Aim of the task:
Output every record exactly and leave each picture out.

* * *

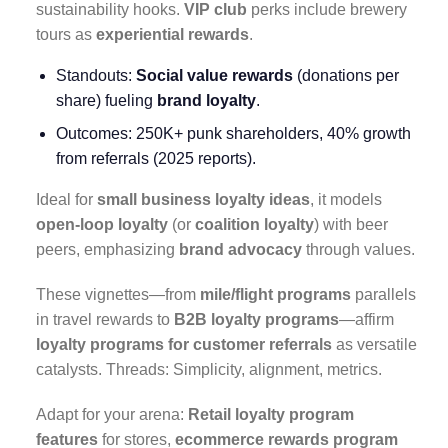
sustainability hooks.
VIP club
perks include brewery
tours as
experiential rewards
.
Standouts:
Social value rewards
(donations per
share) fueling
brand loyalty
.
Outcomes: 250K+ punk shareholders, 40% growth
from referrals (2025 reports).
Ideal for
small business loyalty ideas
, it models
open-loop loyalty
(or
coalition loyalty
) with beer
peers, emphasizing
brand advocacy
through values.
These vignettes—from
mile/flight programs
parallels
in travel rewards to
B2B loyalty programs
—affirm
loyalty programs for customer referrals
as versatile
catalysts. Threads: Simplicity, alignment, metrics.
Adapt for your arena:
Retail loyalty program
features
for stores,
ecommerce rewards program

* * *

Your solution:
sustainability hooks.
VIP club
perks include brewery
tours as
experiential rewards
.
Standouts:
Social value rewards
(donations per
share) fueling
brand loyalty
.
Outcomes: 250K+ punk shareholders, 40% growth
from referrals (2025 reports).
Ideal for
small business loyalty ideas
, it models
open-loop loyalty
(or
coalition loyalty
) with beer
peers, emphasizing
brand advocacy
through values.
These vignettes—from
mile/flight programs
parallels
in travel rewards to
B2B loyalty programs
—affirm
loyalty programs for customer referrals
as versatile
catalysts. Threads: Simplicity, alignment, metrics.
Adapt for your arena:
Retail loyalty program
features
for stores,
ecommerce rewards program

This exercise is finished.